---------- SUPPLIED RECORDS ----------

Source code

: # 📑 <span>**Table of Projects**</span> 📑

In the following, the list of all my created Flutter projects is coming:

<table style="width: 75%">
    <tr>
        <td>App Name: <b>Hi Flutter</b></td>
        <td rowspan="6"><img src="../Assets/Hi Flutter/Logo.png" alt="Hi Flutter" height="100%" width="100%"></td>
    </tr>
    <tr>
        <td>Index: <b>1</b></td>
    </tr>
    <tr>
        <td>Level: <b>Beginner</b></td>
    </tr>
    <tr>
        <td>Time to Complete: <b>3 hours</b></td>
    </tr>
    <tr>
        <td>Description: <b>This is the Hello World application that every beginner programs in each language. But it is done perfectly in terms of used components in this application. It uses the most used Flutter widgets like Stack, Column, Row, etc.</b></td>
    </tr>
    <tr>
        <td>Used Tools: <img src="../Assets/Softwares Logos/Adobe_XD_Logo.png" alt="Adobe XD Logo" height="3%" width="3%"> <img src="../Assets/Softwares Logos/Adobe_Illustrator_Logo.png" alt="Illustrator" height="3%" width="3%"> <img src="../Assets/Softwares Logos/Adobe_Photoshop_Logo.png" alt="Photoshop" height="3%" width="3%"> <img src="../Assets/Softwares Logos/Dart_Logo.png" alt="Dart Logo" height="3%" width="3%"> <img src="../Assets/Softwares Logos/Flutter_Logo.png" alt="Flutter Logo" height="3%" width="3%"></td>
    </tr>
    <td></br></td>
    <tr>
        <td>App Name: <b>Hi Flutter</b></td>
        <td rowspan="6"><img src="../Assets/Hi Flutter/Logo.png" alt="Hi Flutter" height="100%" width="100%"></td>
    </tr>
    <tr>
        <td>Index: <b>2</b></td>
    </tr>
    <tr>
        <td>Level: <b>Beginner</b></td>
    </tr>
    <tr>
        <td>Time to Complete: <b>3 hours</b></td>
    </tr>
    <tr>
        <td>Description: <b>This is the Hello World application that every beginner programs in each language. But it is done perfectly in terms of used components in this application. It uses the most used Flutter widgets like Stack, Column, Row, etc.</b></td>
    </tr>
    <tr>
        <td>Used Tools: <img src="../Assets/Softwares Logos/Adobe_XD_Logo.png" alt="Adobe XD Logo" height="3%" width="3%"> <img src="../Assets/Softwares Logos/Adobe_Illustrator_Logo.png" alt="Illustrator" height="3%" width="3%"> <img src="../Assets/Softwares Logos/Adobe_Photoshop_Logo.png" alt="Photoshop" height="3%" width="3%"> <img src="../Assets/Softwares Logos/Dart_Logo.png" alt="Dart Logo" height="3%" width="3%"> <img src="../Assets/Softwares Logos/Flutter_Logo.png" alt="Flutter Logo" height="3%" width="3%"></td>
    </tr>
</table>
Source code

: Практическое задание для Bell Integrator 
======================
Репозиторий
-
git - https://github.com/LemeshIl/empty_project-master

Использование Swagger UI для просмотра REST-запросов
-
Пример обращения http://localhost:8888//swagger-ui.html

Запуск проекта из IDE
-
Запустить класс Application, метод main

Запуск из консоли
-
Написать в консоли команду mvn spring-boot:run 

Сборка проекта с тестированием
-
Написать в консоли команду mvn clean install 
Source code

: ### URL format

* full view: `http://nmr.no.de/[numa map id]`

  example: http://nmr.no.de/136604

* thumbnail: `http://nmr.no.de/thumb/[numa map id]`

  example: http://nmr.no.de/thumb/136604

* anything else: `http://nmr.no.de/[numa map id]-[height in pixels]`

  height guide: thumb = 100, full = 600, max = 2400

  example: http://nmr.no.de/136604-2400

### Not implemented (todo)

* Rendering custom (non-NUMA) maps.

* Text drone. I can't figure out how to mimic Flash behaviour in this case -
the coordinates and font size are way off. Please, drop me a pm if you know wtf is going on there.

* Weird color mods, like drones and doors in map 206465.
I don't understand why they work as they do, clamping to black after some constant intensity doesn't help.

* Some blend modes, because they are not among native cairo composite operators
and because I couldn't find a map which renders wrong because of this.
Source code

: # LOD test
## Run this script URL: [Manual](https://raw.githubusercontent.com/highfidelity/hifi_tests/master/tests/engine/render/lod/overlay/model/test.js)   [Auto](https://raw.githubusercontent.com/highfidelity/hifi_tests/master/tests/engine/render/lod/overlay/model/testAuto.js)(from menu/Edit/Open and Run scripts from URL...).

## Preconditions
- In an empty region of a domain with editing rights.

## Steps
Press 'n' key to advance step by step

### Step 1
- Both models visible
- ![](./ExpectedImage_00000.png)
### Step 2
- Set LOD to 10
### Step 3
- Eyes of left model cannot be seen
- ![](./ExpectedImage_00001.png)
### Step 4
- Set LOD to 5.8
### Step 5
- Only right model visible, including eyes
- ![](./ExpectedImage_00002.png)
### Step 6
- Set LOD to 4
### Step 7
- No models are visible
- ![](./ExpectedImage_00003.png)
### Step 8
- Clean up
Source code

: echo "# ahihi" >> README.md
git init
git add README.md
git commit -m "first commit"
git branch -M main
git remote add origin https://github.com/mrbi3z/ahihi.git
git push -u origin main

----------

REQUIRED ACTION:
Reproduce every one of the lines above without changing a single character.

YOUR SOLUTION:
Source code

: # 📑 <span>**Table of Projects**</span> 📑

In the following, the list of all my created Flutter projects is coming:

<table style="width: 75%">
    <tr>
        <td>App Name: <b>Hi Flutter</b></td>
        <td rowspan="6"><img src="../Assets/Hi Flutter/Logo.png" alt="Hi Flutter" height="100%" width="100%"></td>
    </tr>
    <tr>
        <td>Index: <b>1</b></td>
    </tr>
    <tr>
        <td>Level: <b>Beginner</b></td>
    </tr>
    <tr>
        <td>Time to Complete: <b>3 hours</b></td>
    </tr>
    <tr>
        <td>Description: <b>This is the Hello World application that every beginner programs in each language. But it is done perfectly in terms of used components in this application. It uses the most used Flutter widgets like Stack, Column, Row, etc.</b></td>
    </tr>
    <tr>
        <td>Used Tools: <img src="../Assets/Softwares Logos/Adobe_XD_Logo.png" alt="Adobe XD Logo" height="3%" width="3%"> <img src="../Assets/Softwares Logos/Adobe_Illustrator_Logo.png" alt="Illustrator" height="3%" width="3%"> <img src="../Assets/Softwares Logos/Adobe_Photoshop_Logo.png" alt="Photoshop" height="3%" width="3%"> <img src="../Assets/Softwares Logos/Dart_Logo.png" alt="Dart Logo" height="3%" width="3%"> <img src="../Assets/Softwares Logos/Flutter_Logo.png" alt="Flutter Logo" height="3%" width="3%"></td>
    </tr>
    <td></br></td>
    <tr>
        <td>App Name: <b>Hi Flutter</b></td>
        <td rowspan="6"><img src="../Assets/Hi Flutter/Logo.png" alt="Hi Flutter" height="100%" width="100%"></td>
    </tr>
    <tr>
        <td>Index: <b>2</b></td>
    </tr>
    <tr>
        <td>Level: <b>Beginner</b></td>
    </tr>
    <tr>
        <td>Time to Complete: <b>3 hours</b></td>
    </tr>
    <tr>
        <td>Description: <b>This is the Hello World application that every beginner programs in each language. But it is done perfectly in terms of used components in this application. It uses the most used Flutter widgets like Stack, Column, Row, etc.</b></td>
    </tr>
    <tr>
        <td>Used Tools: <img src="../Assets/Softwares Logos/Adobe_XD_Logo.png" alt="Adobe XD Logo" height="3%" width="3%"> <img src="../Assets/Softwares Logos/Adobe_Illustrator_Logo.png" alt="Illustrator" height="3%" width="3%"> <img src="../Assets/Softwares Logos/Adobe_Photoshop_Logo.png" alt="Photoshop" height="3%" width="3%"> <img src="../Assets/Softwares Logos/Dart_Logo.png" alt="Dart Logo" height="3%" width="3%"> <img src="../Assets/Softwares Logos/Flutter_Logo.png" alt="Flutter Logo" height="3%" width="3%"></td>
    </tr>
</table>
Source code

: Практическое задание для Bell Integrator 
======================
Репозиторий
-
git - https://github.com/LemeshIl/empty_project-master

Использование Swagger UI для просмотра REST-запросов
-
Пример обращения http://localhost:8888//swagger-ui.html

Запуск проекта из IDE
-
Запустить класс Application, метод main

Запуск из консоли
-
Написать в консоли команду mvn spring-boot:run 

Сборка проекта с тестированием
-
Написать в консоли команду mvn clean install 
Source code

: ### URL format

* full view: `http://nmr.no.de/[numa map id]`

  example: http://nmr.no.de/136604

* thumbnail: `http://nmr.no.de/thumb/[numa map id]`

  example: http://nmr.no.de/thumb/136604

* anything else: `http://nmr.no.de/[numa map id]-[height in pixels]`

  height guide: thumb = 100, full = 600, max = 2400

  example: http://nmr.no.de/136604-2400

### Not implemented (todo)

* Rendering custom (non-NUMA) maps.

* Text drone. I can't figure out how to mimic Flash behaviour in this case -
the coordinates and font size are way off. Please, drop me a pm if you know wtf is going on there.

* Weird color mods, like drones and doors in map 206465.
I don't understand why they work as they do, clamping to black after some constant intensity doesn't help.

* Some blend modes, because they are not among native cairo composite operators
and because I couldn't find a map which renders wrong because of this.
Source code

: # LOD test
## Run this script URL: [Manual](https://raw.githubusercontent.com/highfidelity/hifi_tests/master/tests/engine/render/lod/overlay/model/test.js)   [Auto](https://raw.githubusercontent.com/highfidelity/hifi_tests/master/tests/engine/render/lod/overlay/model/testAuto.js)(from menu/Edit/Open and Run scripts from URL...).

## Preconditions
- In an empty region of a domain with editing rights.

## Steps
Press 'n' key to advance step by step

### Step 1
- Both models visible
- ![](./ExpectedImage_00000.png)
### Step 2
- Set LOD to 10
### Step 3
- Eyes of left model cannot be seen
- ![](./ExpectedImage_00001.png)
### Step 4
- Set LOD to 5.8
### Step 5
- Only right model visible, including eyes
- ![](./ExpectedImage_00002.png)
### Step 6
- Set LOD to 4
### Step 7
- No models are visible
- ![](./ExpectedImage_00003.png)
### Step 8
- Clean up
Source code

: echo "# ahihi" >> README.md
git init
git add README.md
git commit -m "first commit"
git branch -M main
git remote add origin https://github.com/mrbi3z/ahihi.git
git push -u origin main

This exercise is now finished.